In conjunction with the book’s publication and to mark contemporary debates about the form punishment should take, Yale Law School’s Oscar M. Ruebhausen Fund is supporting a conference, “Punishment at the Crossroads,” on Nov. 6 and 7. The event is co-sponsored by the editors of the international and interdisciplinary journal, Punishment & Society.
Resnik is the founding director of the Arthur Liman Center for Public Interest Law. She teaches courses on federalism, procedure, courts, prisons, equality, and citizenship.

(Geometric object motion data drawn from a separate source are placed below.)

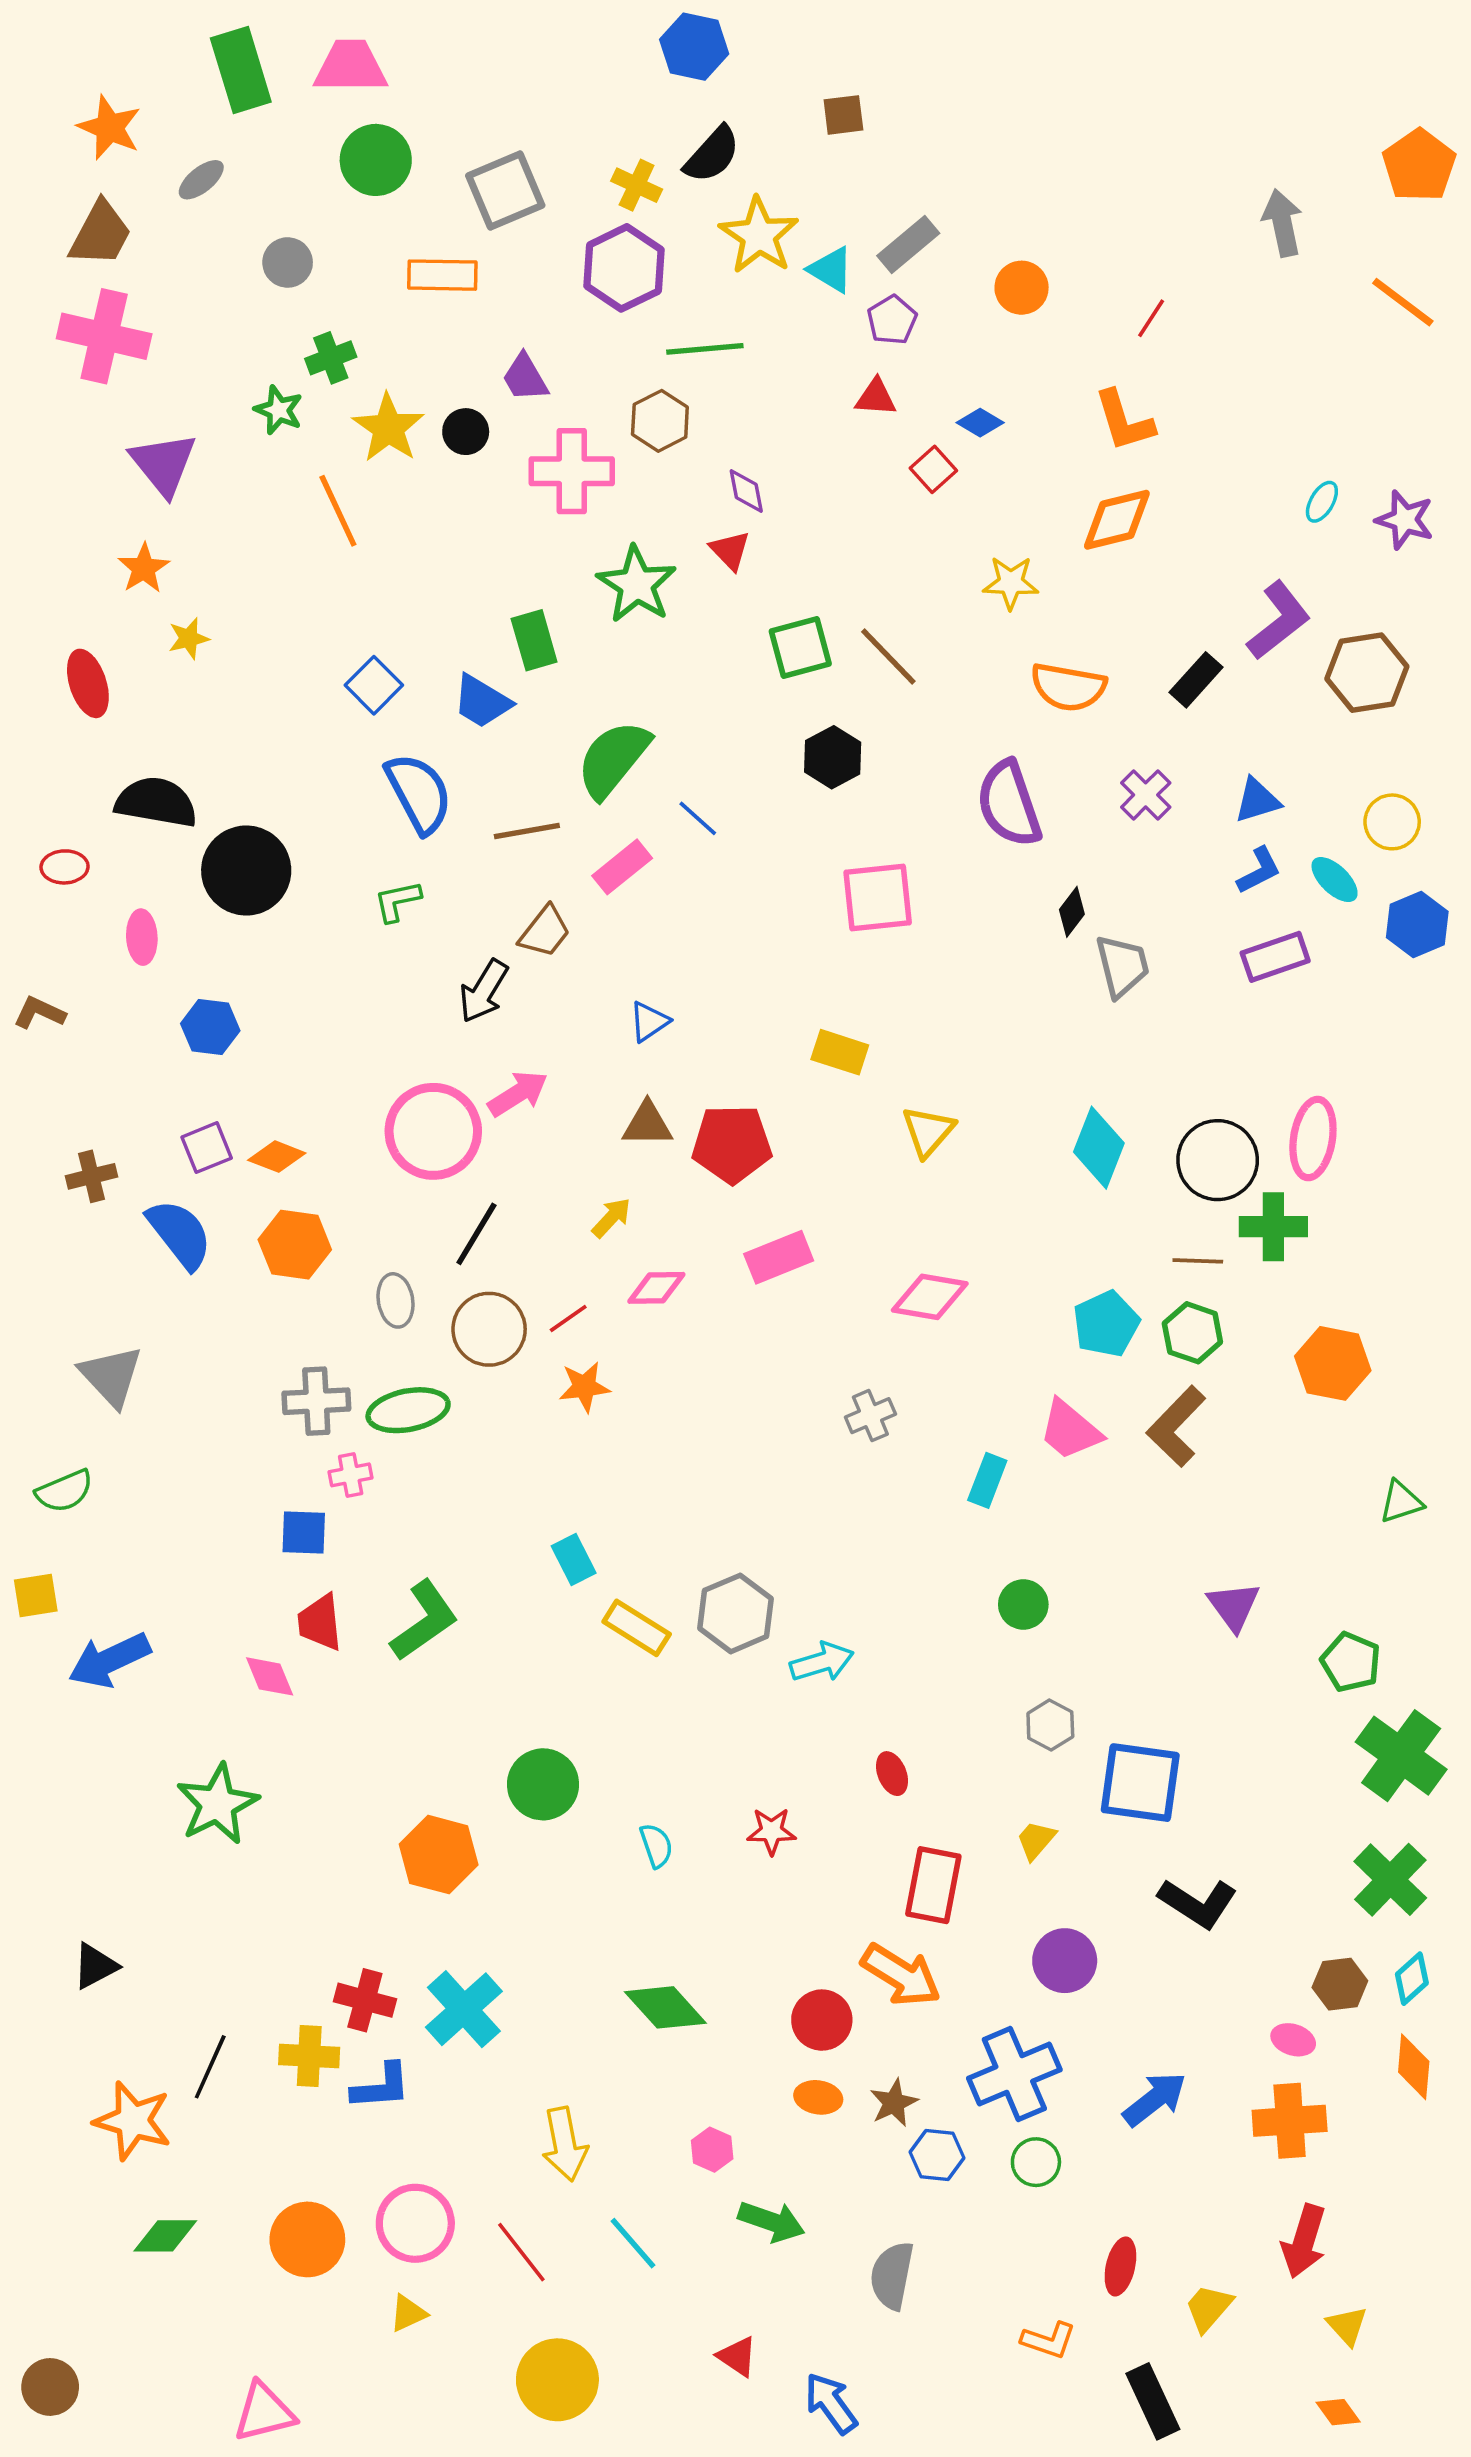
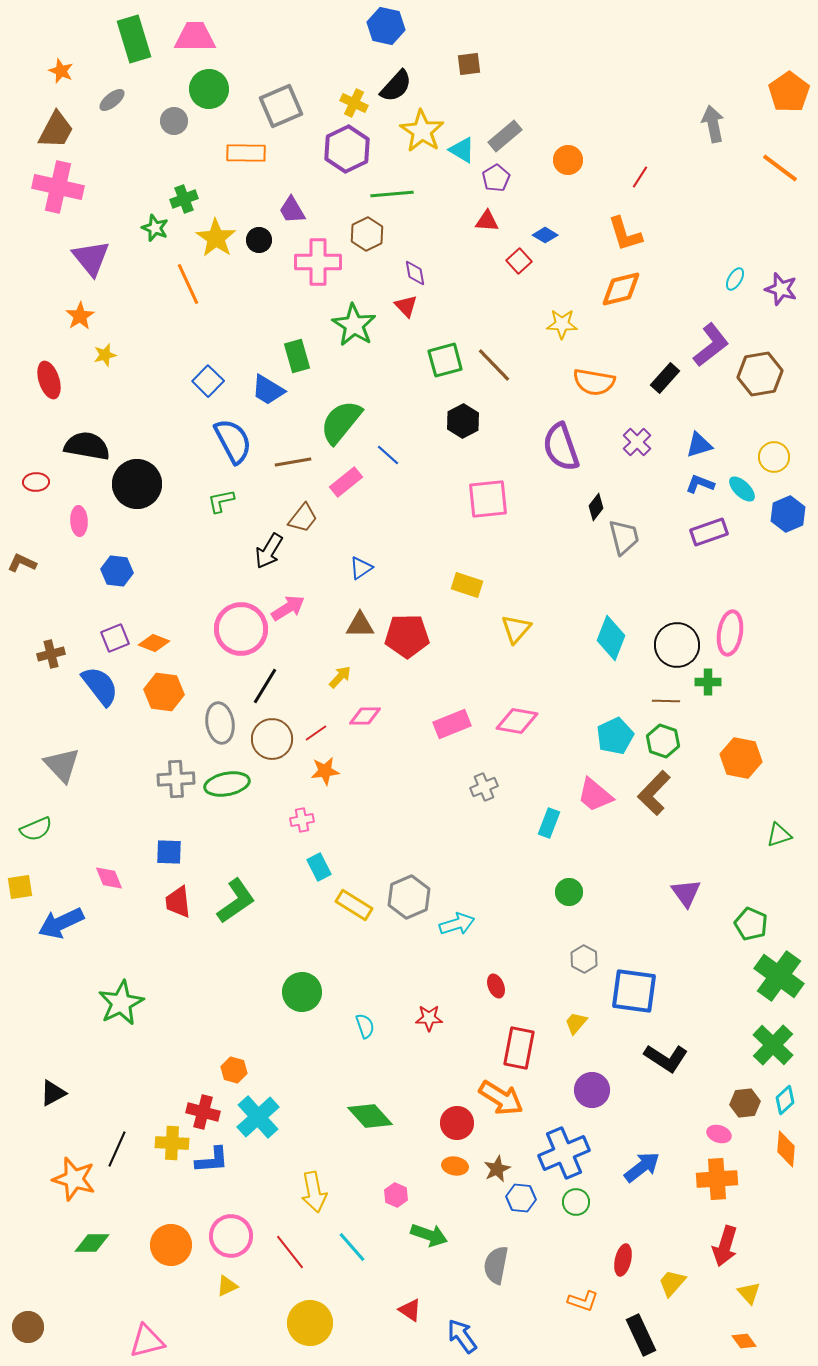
orange star: (109, 128) -> (61, 71), size x0.7
gray circle: (288, 262) -> (174, 121), moved
blue L-shape: (1259, 871) -> (700, 484), turned -132
green cross: (1273, 1227) -> (708, 682), size x0.7
pink rectangle: (779, 1257) -> (452, 724), moved
gray ellipse: (396, 1300) -> (220, 723), size x1.4
pink cross: (351, 1475) -> (302, 820), moved
pink diamond: (270, 1676) -> (109, 878), moved
orange hexagon: (439, 1855) -> (234, 1070), moved, size x0.6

Her scholarship focuses on the relationship of democratic values to government services such as courts, prisons, and post offices; the role of collective redress and class actions; contemporary conflicts over privatization; the relationships of states to citizens and noncitizens; the interaction among federal, state, and tribal courts and the forms and norms of federalism; practices of punishment; and equality and gender.
Her other books include “Representing Justice: Invention, Controversy, and Rights in City-States and Democratic Courtrooms” (with Dennis Curtis), “Federal Courts Stories” (co-edited with Vicki C. Jackson, “Migrations and Mobilities: Citizenship, Borders, and Gender” (co-edited with Seyla Benhabib), and “Courts and Their Alternatives” (with Owen Fiss). In 2014, Resnik was the co-editor (with Linda Greenhouse) of the Daedalus volume “The Invention of Courts.”